### Work request a
In the text on Western wheat prices, begin at the words "As California and" and stop after "like never before.". Write that part out again, swapping "flabbergasted" for "astonished".

### Text
────────────────────────────────────────

As California and Arizona wheat growers go into the home stretch to an early summer harvest of 925,000 acres of 2008 red, white and durum crops, there is an unprecedented economic euphoria similar to winning agriculture’s mega-lottery.

Western farmers are getting prices for wheat that are double what they have seen for decades.

“One year I sold a small lot of durum for $9.75 per hundredweight,” said Brawley, Calif. producer John Benson, who has sold his 2008 durum crop for an average of $400 per ton and booked a large portion of his 2009 durum wheat crop for the same price that will not be seeded for six months.

“I have never seen wheat prices half as good as what we are experiencing,” said Benson, who has been farming in California’s Imperial Valley for 44 years. “I am flabbergasted. It is a once in a lifetime situation. Farmers are taking care of their wheat like never before.

“I have yet to talk to a farmer who is not going wall to wall durum next year ... at least 150,000 acres in Imperial Valley,” said Benson. This year the veteran producer said there are 100,000 acres of durum in the desert.

Some 350 miles north of Brawley, Michael Boyett of the family-owned Boyett Farms in Corcoran, Calif. said wheat contract prices are so attractive right now his family has sold a small portion of its 2010 crop.

“We do not typically contract that far out, but with these prices you have to look at it,” said the veteran Kings County, Calif. producer. The Boyetts will harvest about 1,500 acres of white wheat this season. White wheat has become popular in recent years in the San Joaquin Valley due to reoccurring problems with stripe rust in hard red winter wheat, the mainstay of Central Valley grain varieties.

“I have never seen wheat prices like these being offered now in my lifetime, and I have been farming 42 years,” said fifth generation San Joaquin County, Calif. farmer Michael Scriven, chairman of the California Wheat Commission who farms in the San Joaquin Delta west of Lodi, Calif.

Hard red winter wheat prices of $350 per ton are common — “double the highest prices I have ever seen.”

Scriven agrees with Boyett that prices now available for wheat crops two and three years away are very enticing. “You do not want to pass up prices like we are seeing because there is always the chance prices could fall out of bed.

“On the other hand, in 2010 we could see diesel prices of $6 per gallon and who knows what will happen with fertilizer prices by then,” said Scriven. “Today’s contract prices for 2010 wheat could equal $90 per ton upon delivery, if costs keep climbing at current rates.”

“We are pricing fertilizer prices on a daily basis now,” noted Scriven.

Demand for Western wheat is the result of many factors several referred to as the “perfect storm.”

Scriven said world stocks are down to an all-time low. There have been droughts in several countries like Australia and New Zealand. At the same time, countries once considered developing nations have growing economies and expanding demand for products made from wheat.

“All of this is coming together to create a price for California wheat no one would have ever thought possible before,” said Scriven.

Wheat acreage in California this season is up 32 percent; 80 percent in Arizona.

Three and four ton irrigated wheat yields offering gross returns of from $1,000 to $1,500 or more per acre have elevated what was once considered a rotation crop growers hoped to break even with, to one that is being mentioned alongside processing tomatoes, corn, cotton, sunflower seeds, alfalfa and other crops.

────────────────────────────────────────

### Data in this exercise
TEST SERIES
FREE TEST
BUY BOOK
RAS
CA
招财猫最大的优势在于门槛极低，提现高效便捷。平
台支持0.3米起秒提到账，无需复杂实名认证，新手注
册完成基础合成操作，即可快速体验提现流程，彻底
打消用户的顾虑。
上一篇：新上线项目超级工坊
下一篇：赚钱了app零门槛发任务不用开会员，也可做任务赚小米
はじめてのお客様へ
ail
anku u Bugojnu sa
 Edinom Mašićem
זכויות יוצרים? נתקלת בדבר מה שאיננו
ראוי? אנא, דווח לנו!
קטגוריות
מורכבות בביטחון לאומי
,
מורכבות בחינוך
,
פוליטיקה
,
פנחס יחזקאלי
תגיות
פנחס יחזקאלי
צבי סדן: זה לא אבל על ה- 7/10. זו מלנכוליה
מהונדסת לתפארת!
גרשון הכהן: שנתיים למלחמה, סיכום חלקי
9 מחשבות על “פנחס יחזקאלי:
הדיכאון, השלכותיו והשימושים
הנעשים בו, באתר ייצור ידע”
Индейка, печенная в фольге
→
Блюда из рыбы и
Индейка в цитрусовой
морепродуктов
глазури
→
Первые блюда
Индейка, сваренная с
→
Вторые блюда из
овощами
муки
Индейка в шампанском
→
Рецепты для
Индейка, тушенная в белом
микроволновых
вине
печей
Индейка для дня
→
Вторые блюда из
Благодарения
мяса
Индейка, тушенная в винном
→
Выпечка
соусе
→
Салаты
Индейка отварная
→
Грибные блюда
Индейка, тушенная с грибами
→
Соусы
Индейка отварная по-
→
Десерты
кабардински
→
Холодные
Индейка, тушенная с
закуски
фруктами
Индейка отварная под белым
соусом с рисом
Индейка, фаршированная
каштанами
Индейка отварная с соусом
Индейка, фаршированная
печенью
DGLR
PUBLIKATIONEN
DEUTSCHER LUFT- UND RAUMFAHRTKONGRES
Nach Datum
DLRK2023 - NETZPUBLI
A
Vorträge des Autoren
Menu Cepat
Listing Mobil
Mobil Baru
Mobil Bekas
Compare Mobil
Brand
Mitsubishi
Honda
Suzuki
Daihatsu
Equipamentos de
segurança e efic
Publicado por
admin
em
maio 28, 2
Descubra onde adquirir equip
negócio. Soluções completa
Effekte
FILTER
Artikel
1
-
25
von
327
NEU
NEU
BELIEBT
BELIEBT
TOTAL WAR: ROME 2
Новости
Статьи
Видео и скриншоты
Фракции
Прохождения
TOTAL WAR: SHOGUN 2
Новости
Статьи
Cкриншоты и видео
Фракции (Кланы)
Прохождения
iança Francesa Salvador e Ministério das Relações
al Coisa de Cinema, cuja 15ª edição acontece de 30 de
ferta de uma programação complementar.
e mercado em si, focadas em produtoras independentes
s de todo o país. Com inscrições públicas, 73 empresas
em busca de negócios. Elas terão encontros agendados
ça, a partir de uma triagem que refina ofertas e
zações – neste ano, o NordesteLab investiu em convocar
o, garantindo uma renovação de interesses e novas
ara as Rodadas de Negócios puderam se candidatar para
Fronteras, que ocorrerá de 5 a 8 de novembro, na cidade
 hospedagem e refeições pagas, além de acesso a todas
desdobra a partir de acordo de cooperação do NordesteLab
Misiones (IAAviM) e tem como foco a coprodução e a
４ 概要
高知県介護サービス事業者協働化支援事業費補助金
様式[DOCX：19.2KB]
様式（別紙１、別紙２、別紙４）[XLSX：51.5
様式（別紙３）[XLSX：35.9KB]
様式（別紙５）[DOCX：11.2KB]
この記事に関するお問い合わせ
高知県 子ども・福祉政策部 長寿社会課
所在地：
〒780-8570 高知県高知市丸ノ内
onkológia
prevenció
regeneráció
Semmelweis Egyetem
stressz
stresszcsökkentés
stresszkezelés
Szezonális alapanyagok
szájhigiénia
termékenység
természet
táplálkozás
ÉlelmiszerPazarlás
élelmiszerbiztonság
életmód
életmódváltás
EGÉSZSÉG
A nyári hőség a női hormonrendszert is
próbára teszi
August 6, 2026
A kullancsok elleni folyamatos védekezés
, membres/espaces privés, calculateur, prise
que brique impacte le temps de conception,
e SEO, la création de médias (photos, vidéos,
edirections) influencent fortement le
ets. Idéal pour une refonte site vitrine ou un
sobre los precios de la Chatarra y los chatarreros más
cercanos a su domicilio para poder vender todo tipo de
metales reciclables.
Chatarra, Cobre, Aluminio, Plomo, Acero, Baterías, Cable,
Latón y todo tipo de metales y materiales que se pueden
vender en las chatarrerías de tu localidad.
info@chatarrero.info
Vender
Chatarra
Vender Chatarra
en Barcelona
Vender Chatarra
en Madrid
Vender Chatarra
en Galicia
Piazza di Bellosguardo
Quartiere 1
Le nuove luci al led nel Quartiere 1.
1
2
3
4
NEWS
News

────────────────────────────────────────

### Work request b
Put the lines of the records into a numbered list, skipping blank lines. Begin at the first line of the records and stop after the line that contains "Индейка в шампанском".

### Response box a
As California and Arizona wheat growers go into the home stretch to an early summer harvest of 925,000 acres of 2008 red, white and durum crops, there is an unprecedented economic euphoria similar to winning agriculture’s mega-lottery.

Western farmers are getting prices for wheat that are double what they have seen for decades.

“One year I sold a small lot of durum for $9.75 per hundredweight,” said Brawley, Calif. producer John Benson, who has sold his 2008 durum crop for an average of $400 per ton and booked a large portion of his 2009 durum wheat crop for the same price that will not be seeded for six months.

“I have never seen wheat prices half as good as what we are experiencing,” said Benson, who has been farming in California’s Imperial Valley for 44 years. “I am astonished. It is a once in a lifetime situation. Farmers are taking care of their wheat like never before.

### Response box b
1. TEST SERIES
2. FREE TEST
3. BUY BOOK
4. RAS
5. CA
6. 招财猫最大的优势在于门槛极低，提现高效便捷。平
7. 台支持0.3米起秒提到账，无需复杂实名认证，新手注
8. 册完成基础合成操作，即可快速体验提现流程，彻底
9. 打消用户的顾虑。
10. 上一篇：新上线项目超级工坊
11. 下一篇：赚钱了app零门槛发任务不用开会员，也可做任务赚小米
12. はじめてのお客様へ
13. ail
14. anku u Bugojnu sa
15.  Edinom Mašićem
16. זכויות יוצרים? נתקלת בדבר מה שאיננו
17. ראוי? אנא, דווח לנו!
18. קטגוריות
19. מורכבות בביטחון לאומי
20. ,
21. מורכבות בחינוך
22. ,
23. פוליטיקה
24. ,
25. פנחס יחזקאלי
26. תגיות
27. פנחס יחזקאלי
28. צבי סדן: זה לא אבל על ה- 7/10. זו מלנכוליה
29. מהונדסת לתפארת!
30. גרשון הכהן: שנתיים למלחמה, סיכום חלקי
31. 9 מחשבות על “פנחס יחזקאלי:
32. הדיכאון, השלכותיו והשימושים
33. הנעשים בו, באתר ייצור ידע”
34. Индейка, печенная в фольге
35. →
36. Блюда из рыбы и
37. Индейка в цитрусовой
38. морепродуктов
39. глазури
40. →
41. Первые блюда
42. Индейка, сваренная с
43. →
44. Вторые блюда из
45. овощами
46. муки
47. Индейка в шампанском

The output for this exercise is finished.